Think about space that only has power source E1, switch S1 and S2, and two cables C1 and C2 that have same capacitance C.

```1) When you close only S1 and charge power source up to voltage E,
electric charge that is stored in cable C1 is Q = C*E.
2) Open switch S1.
3) When you close switch S2, half of the electric charge of cable C1 is
going to move to cable C2 and the voltage of C1 and C2 is going to be
equal.
```
Now let's think about the energy that is stored in the cables in the circumstances 2) and 4).
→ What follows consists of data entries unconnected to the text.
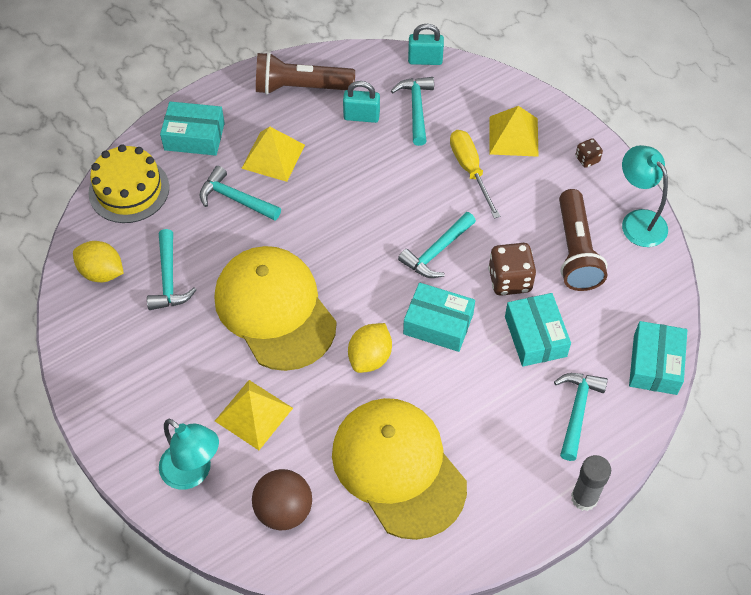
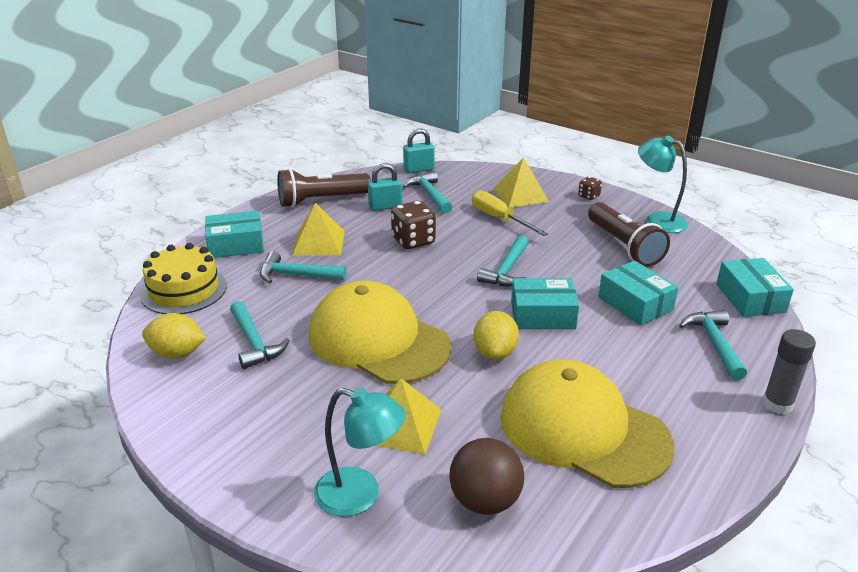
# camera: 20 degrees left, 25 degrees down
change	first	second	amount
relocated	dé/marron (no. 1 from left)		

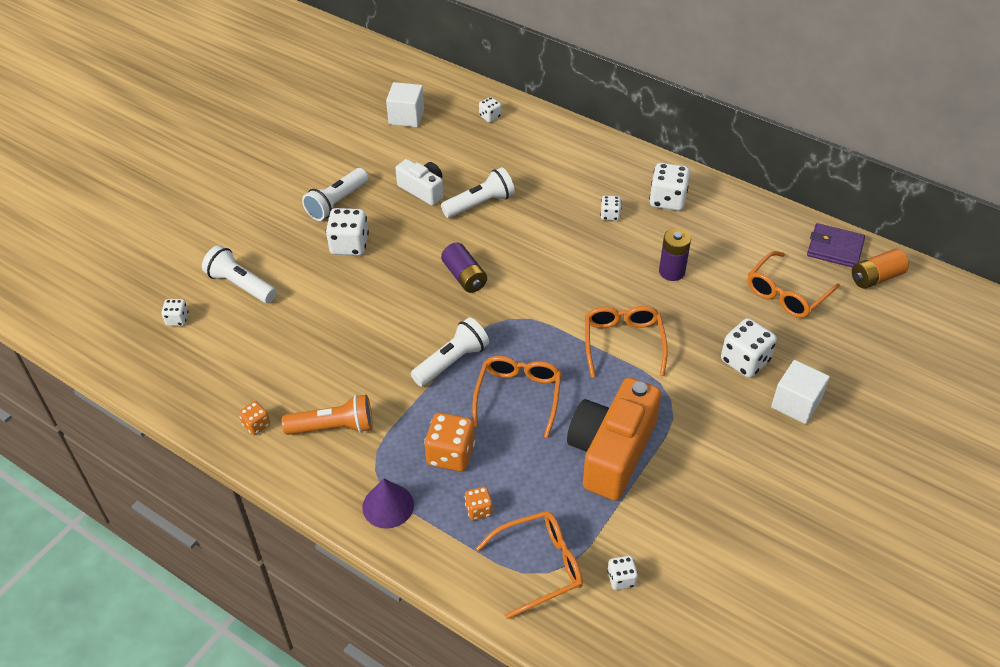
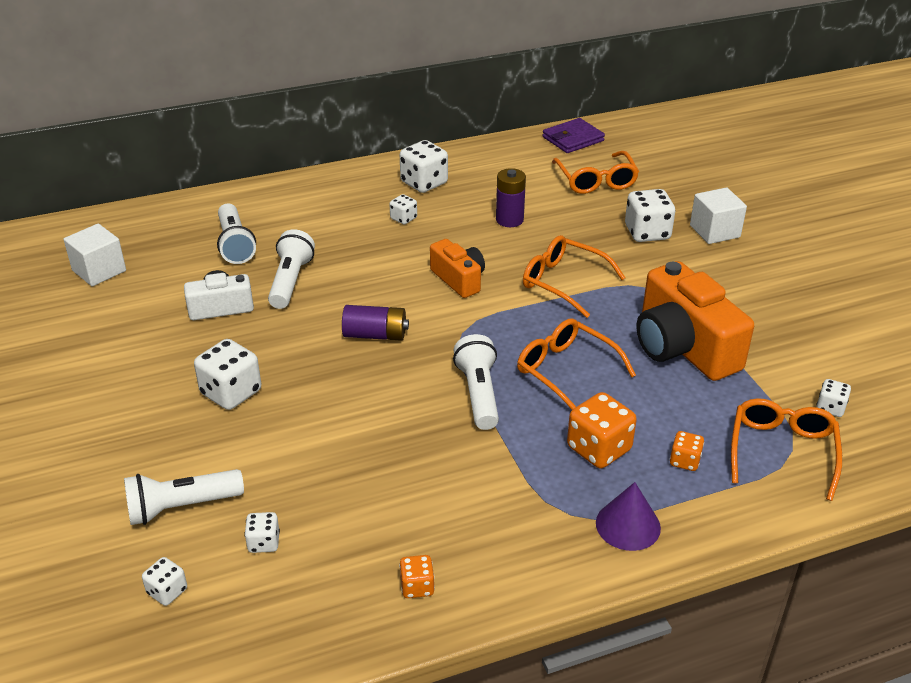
# camera: 55 degrees left, 10 degrees down
change	first	second	amount
relocated	lampe de poche/blanc (no. 2 from left)		
relocated	dé/blanc (no. 3 from left)		
appeared		appareil photo/orange (no. 1 from left)	
missing	lampe de poche/orange		
missing	pile/orange		

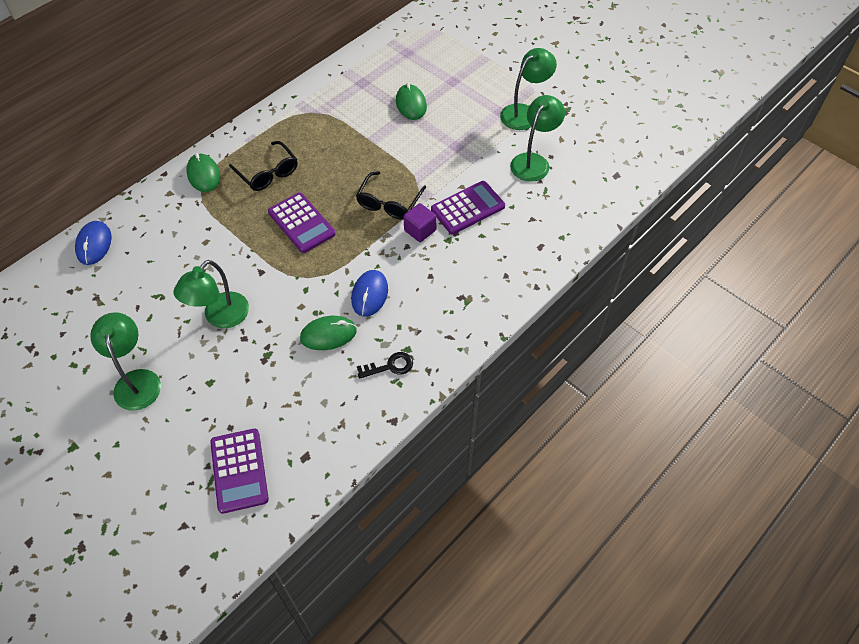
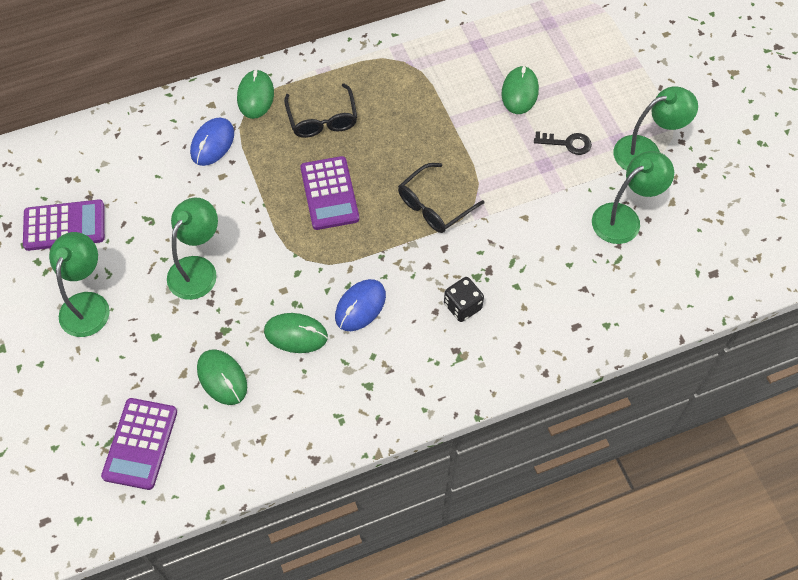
# camera: 25 degrees right, 5 degrees up
change	first	second	amount
relocated	calculatrice/violet (no. 3 from left in the first image)	calculatrice/violet (no. 1 from left)	
spun	lampe/vert (no. 2 from left)		150 degrees clockwise
relocated	souris/bleu (no. 1 from left)		
appeared		souris/vert (no. 1 from left)	
appeared		dé/noir	
relocated	clé/noir		
missing	cube/violet		

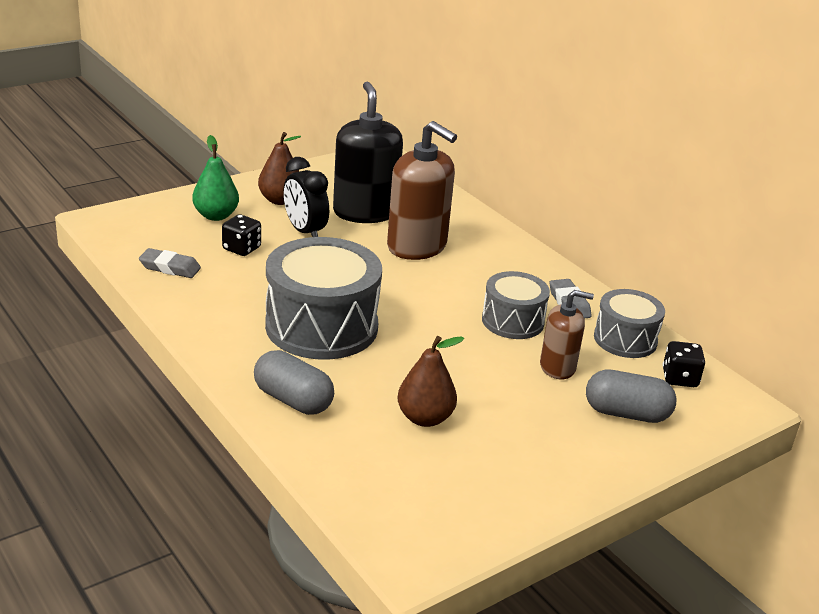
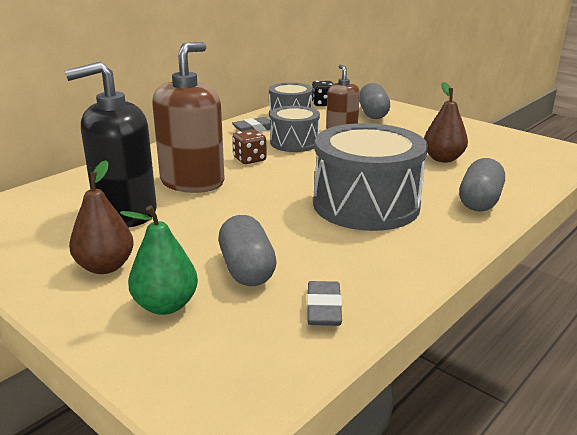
# camera: 100 degrees left, 5 degrees down
change	first	second	amount
exchanged	dé/noir (no. 1 from left)	gélule/gris (no. 1 from left)	
appeared		dé/marron	
missing	réveil/noir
First of all, in the circumstance 2) the energy W1 that is stored in cable C1 is
```W1 = (1/2)*C*E*E = (1/2)*Q*Q/C
```
And next, in the circumstance 4) the total amount of energy W2 that is stored in cable C1 and C2 is
```W2 = 2*((1/2)*(Q/2)*(Q/2)/C) = (1/4)*Q*Q/C = W1/2
```
Surprisingly as soon as switch S2 is closed, the total sum of the energy in this space becames half! An opposite example of energy conservative law, which is a fundamental theory of physics, can be created easily by a simple tool like this after all. 1 meter of cable is enough to receive Nobel Prize.

However, is energy conservative law really wrong? Or electric charge conservative law that was assumed in the circumstance 4) is wrong and material itself will be disappeared?